◆ Work to do
Please copy, character for character, the lines of the material below from the line with "2.28.2 catalogue (DETECT_THRESH" up to and including the line with "[instrumental pixel values]", and nothing else.

◆ Extracted data

────────────────────

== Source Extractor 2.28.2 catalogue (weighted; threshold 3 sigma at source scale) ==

────────────────────

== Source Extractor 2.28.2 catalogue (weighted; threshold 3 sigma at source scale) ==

────────────────────

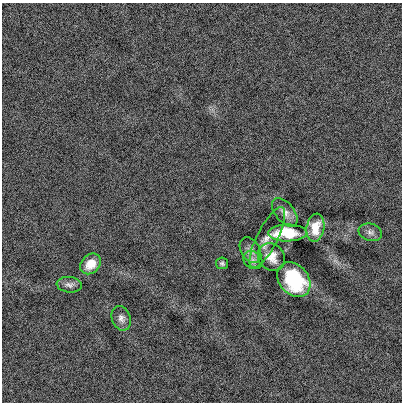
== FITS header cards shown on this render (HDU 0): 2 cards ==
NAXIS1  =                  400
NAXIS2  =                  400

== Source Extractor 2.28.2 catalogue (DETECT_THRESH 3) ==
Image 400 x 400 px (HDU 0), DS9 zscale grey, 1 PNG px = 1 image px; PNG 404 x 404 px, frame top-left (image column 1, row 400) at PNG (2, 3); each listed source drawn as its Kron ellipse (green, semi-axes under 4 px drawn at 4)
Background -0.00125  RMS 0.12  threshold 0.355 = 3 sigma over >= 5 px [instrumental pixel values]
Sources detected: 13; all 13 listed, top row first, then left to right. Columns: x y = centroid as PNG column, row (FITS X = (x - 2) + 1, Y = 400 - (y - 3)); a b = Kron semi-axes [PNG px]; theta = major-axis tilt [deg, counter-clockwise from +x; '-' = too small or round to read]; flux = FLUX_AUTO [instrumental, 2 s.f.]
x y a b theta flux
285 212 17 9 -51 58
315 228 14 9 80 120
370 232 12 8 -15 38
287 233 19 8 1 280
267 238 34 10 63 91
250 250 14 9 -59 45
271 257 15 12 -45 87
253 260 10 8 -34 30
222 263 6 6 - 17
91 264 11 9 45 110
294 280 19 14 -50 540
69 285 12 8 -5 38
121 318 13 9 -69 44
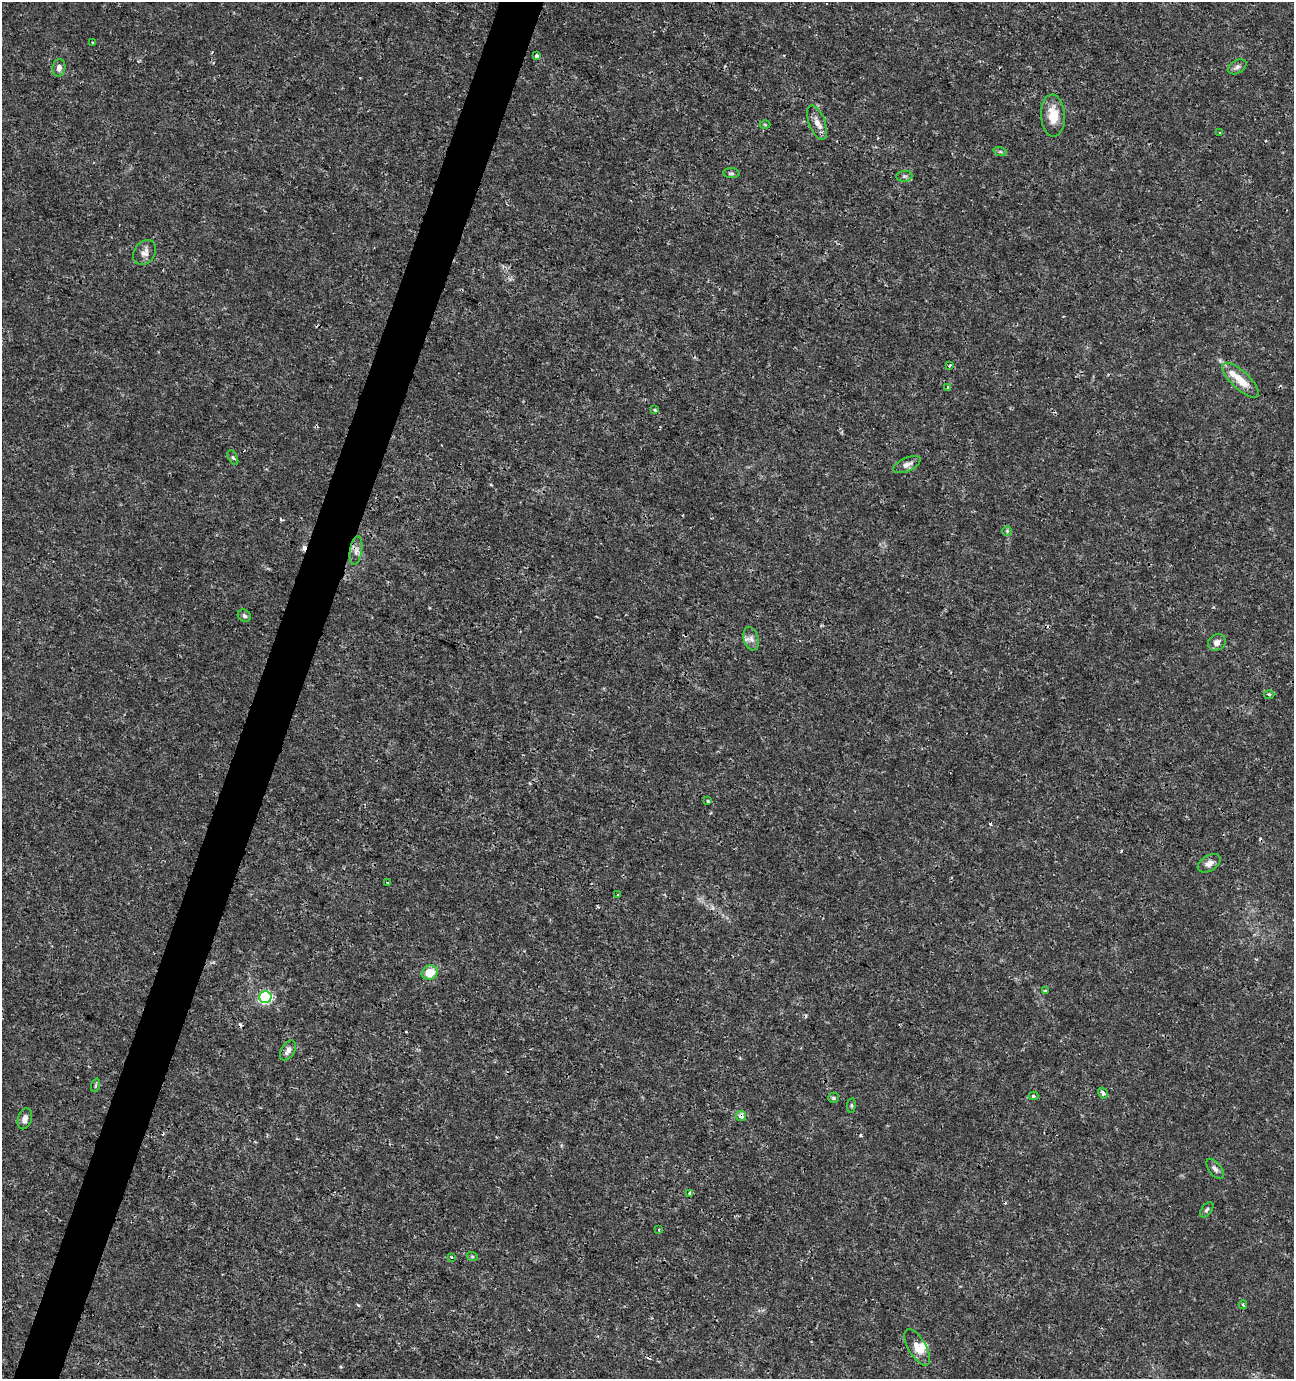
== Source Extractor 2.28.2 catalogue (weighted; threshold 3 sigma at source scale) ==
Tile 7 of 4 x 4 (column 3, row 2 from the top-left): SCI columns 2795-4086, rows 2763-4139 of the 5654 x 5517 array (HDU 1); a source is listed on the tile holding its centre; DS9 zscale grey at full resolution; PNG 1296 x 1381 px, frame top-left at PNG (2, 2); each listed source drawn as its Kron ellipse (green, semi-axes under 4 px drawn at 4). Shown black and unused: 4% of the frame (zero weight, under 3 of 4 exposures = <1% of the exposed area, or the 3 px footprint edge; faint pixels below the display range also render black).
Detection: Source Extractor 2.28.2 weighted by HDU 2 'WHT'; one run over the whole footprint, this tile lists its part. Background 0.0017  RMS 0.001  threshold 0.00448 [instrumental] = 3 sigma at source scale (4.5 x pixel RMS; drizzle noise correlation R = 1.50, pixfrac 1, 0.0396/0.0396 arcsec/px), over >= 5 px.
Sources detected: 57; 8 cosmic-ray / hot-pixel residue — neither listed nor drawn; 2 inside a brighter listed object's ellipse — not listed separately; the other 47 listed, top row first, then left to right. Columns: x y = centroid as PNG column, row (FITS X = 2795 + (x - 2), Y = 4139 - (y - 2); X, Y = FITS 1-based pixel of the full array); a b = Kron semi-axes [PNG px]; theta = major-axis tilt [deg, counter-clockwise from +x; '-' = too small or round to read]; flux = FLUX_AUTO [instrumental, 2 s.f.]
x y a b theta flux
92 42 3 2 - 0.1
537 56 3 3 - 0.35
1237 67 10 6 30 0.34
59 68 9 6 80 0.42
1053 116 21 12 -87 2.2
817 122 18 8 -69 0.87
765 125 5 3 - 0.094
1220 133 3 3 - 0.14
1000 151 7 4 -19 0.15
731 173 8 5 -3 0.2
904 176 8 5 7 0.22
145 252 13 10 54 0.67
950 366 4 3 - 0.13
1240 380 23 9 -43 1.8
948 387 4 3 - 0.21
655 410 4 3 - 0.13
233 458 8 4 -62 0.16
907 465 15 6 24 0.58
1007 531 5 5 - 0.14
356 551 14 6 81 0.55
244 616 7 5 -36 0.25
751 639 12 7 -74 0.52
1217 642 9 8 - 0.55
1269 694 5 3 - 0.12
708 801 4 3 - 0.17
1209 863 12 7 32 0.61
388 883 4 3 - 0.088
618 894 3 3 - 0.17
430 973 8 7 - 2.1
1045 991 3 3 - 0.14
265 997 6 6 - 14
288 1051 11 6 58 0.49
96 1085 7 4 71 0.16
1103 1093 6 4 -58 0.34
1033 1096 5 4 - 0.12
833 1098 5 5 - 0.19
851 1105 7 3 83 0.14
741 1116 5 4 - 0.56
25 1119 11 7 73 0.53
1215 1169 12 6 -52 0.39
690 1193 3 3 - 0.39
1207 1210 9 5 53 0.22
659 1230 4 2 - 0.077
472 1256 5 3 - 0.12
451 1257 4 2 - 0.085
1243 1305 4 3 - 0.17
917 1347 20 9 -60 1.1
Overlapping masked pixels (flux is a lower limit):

────────────────────

◆ Answer to the problem
== Source Extractor 2.28.2 catalogue (DETECT_THRESH 3) ==
Image 400 x 400 px (HDU 0), DS9 zscale grey, 1 PNG px = 1 image px; PNG 404 x 404 px, frame top-left (image column 1, row 400) at PNG (2, 3); each listed source drawn as its Kron ellipse (green, semi-axes under 4 px drawn at 4)
Background -0.00125  RMS 0.12  threshold 0.355 = 3 sigma over >= 5 px [instrumental pixel values]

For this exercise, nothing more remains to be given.